Il reste par ailleurs des zones de risque sans doute insuffisamment couvertes par la régulation, ou par la prévention interne aux entreprises. Les affaires récentes concernant Danske ou Goldman Sachs illustrent les défaillances des systèmes de contrôle, en dépit de tout le travail de conformité exigé par le régulateur. Le retour à une titrisation importante de prêts risqués est aussi préoccupant.  Le système de rémunération des agences de notation, payées depuis les années 1970 par les émetteurs qu’elles notent, n’a pas été réformé en dépit du biais évident qu’il engendre. La comptabilité IFRS en valeur de marché accroît les emballements boursiers, dans l’euphorie comme dans la panique, au travers notamment des bilans bancaires.
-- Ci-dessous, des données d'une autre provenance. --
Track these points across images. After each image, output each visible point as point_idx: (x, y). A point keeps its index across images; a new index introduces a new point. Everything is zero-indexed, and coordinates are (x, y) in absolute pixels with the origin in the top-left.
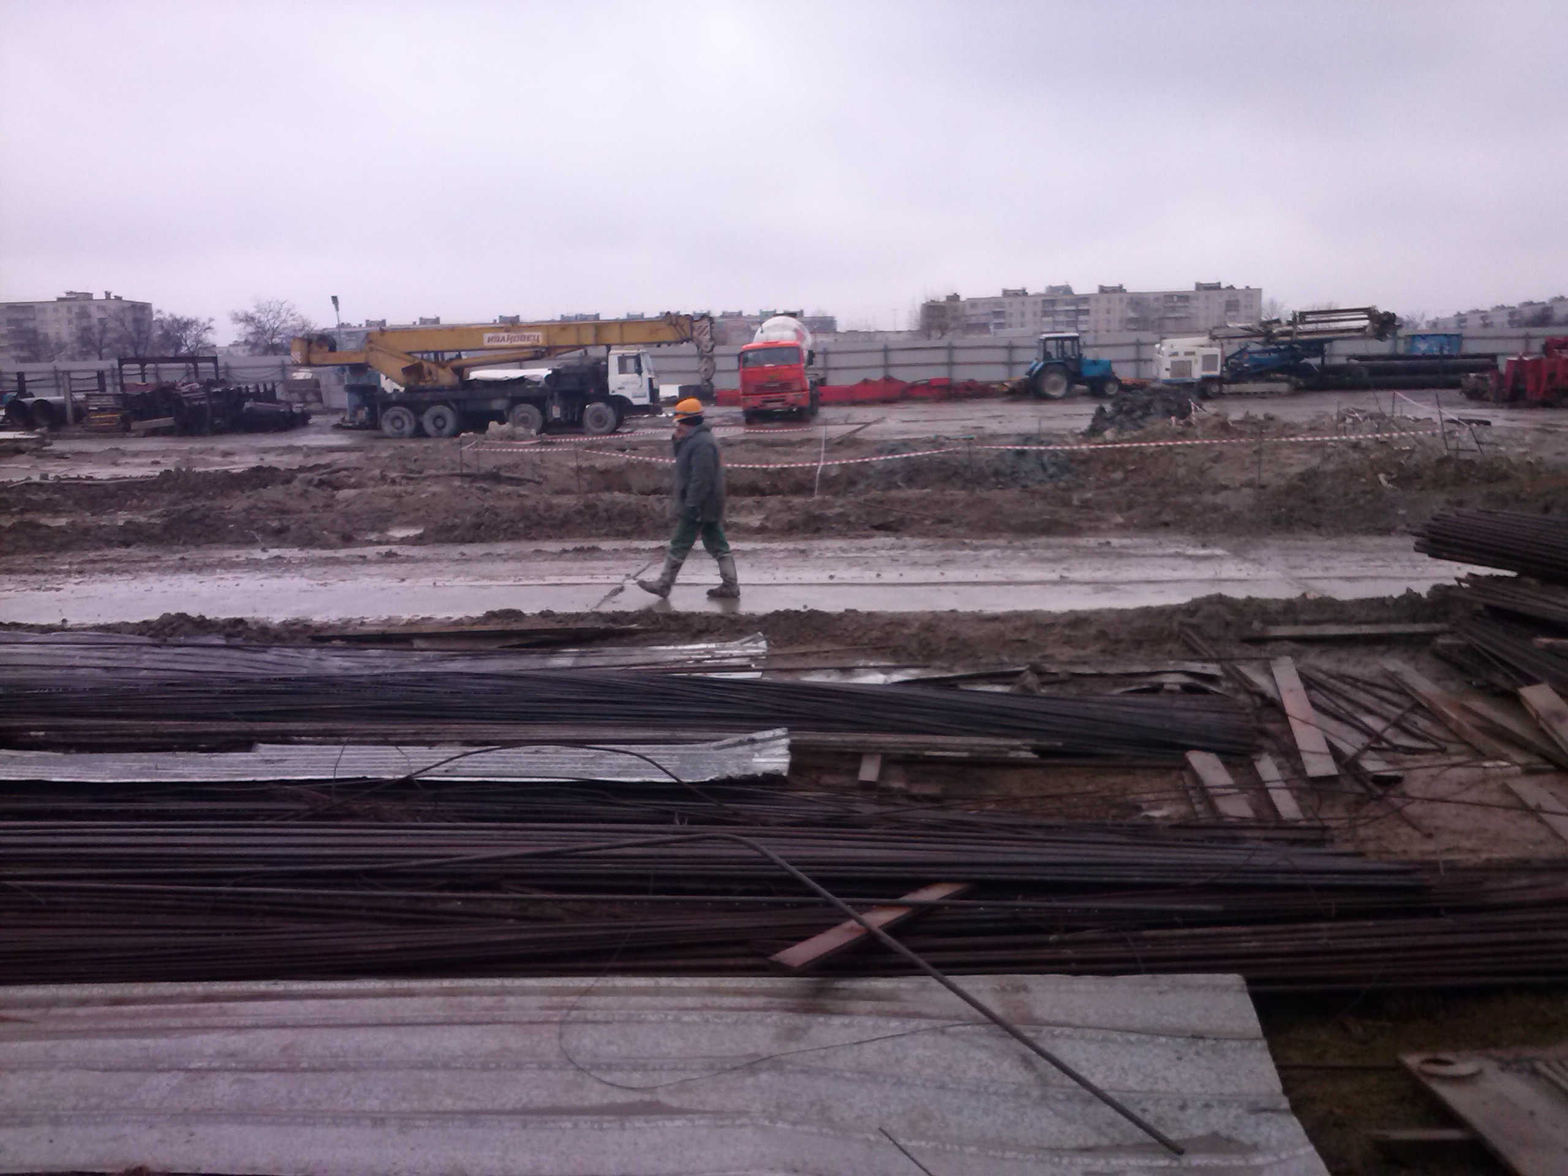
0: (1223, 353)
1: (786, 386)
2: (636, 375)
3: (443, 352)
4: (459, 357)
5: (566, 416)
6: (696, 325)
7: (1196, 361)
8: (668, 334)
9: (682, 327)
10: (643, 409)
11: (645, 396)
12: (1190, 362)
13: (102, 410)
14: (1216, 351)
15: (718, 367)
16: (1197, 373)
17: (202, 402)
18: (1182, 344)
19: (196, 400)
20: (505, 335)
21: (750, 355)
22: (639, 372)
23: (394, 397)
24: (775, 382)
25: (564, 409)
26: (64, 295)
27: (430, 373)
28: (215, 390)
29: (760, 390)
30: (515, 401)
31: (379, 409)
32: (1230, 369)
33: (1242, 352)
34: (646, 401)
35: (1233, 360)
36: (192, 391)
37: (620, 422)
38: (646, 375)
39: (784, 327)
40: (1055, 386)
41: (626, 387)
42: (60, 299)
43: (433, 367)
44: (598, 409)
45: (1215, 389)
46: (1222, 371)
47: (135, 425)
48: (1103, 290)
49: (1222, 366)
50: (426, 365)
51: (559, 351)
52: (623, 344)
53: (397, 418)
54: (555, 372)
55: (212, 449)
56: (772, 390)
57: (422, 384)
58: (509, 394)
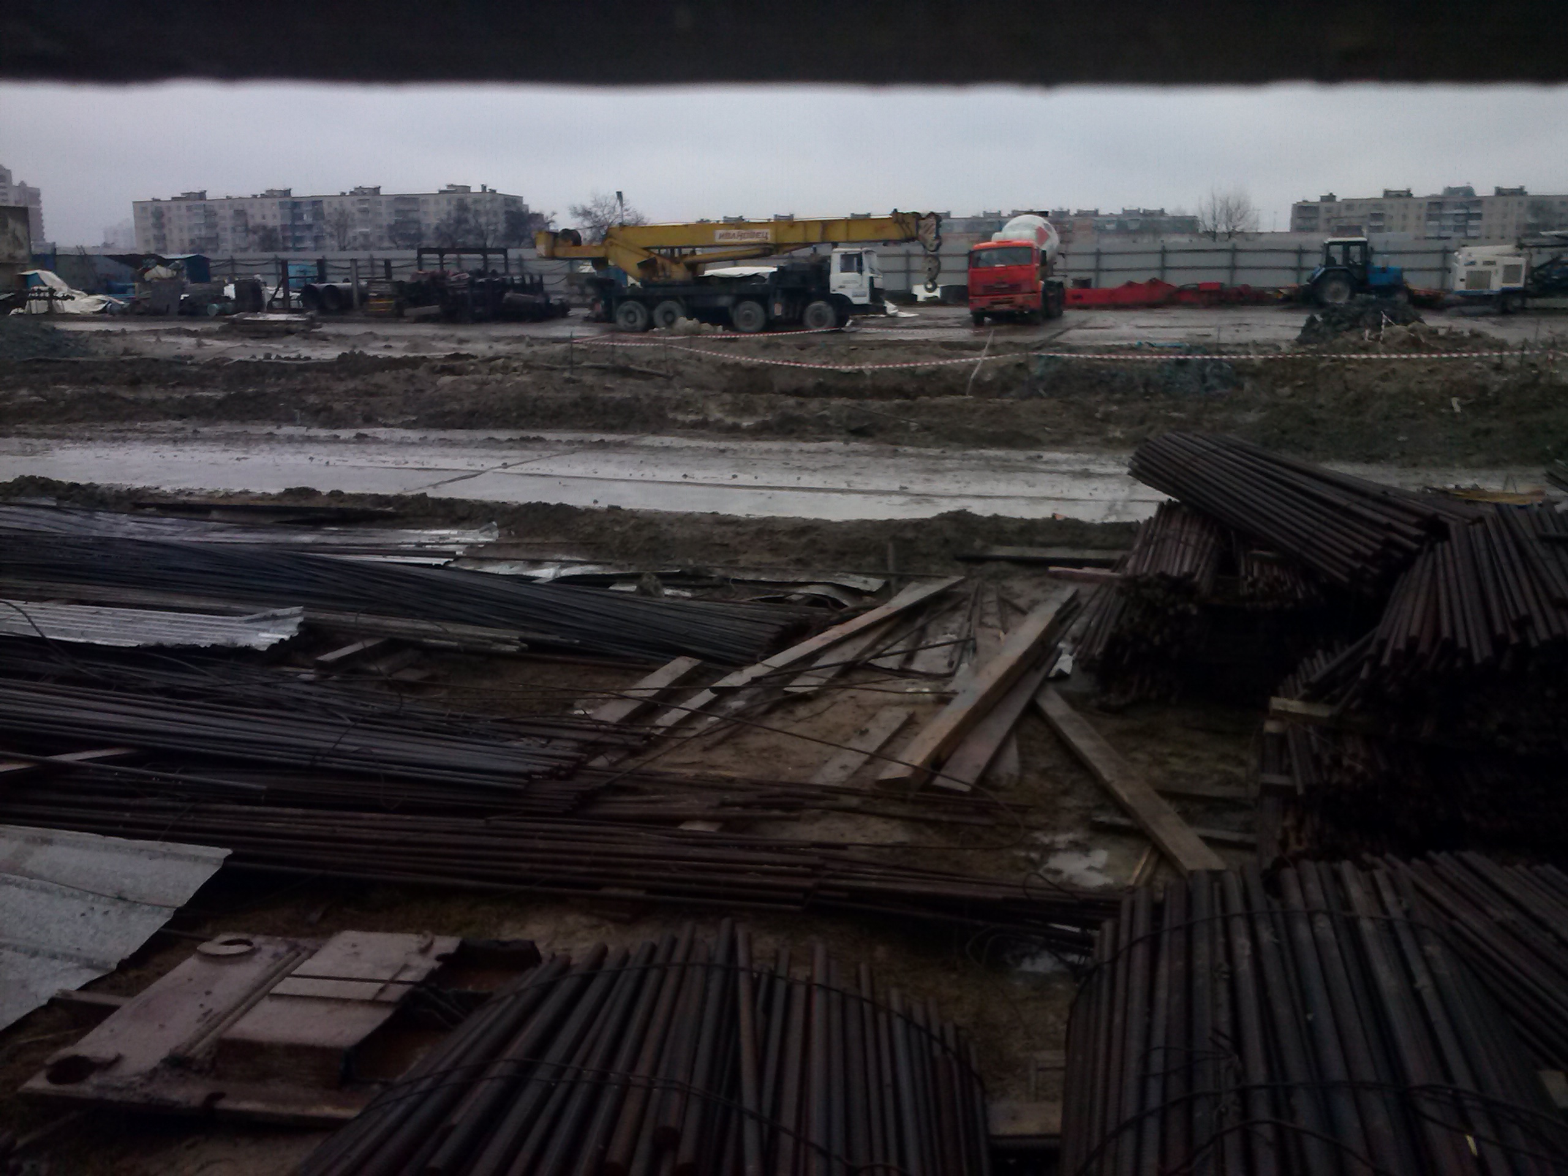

Enfin, il convient de toujours garder en tête le risque posé par la dette publique considérable de plusieurs grands pays, dont la France, car cette dette accroît le risque d’une crise obligataire et ôte aux Etats la marge de manœuvre nécessaire pour faire face à une crise du type de celle de 2008. Faire reculer la dette publique, et sans doute aussi la dette privée, et encore mieux contrôler la prise de risque dans les institutions financières, voilà sans doute ce qui peut réduire les risques financiers auxquels notre économie sera exposée dans les années à venir.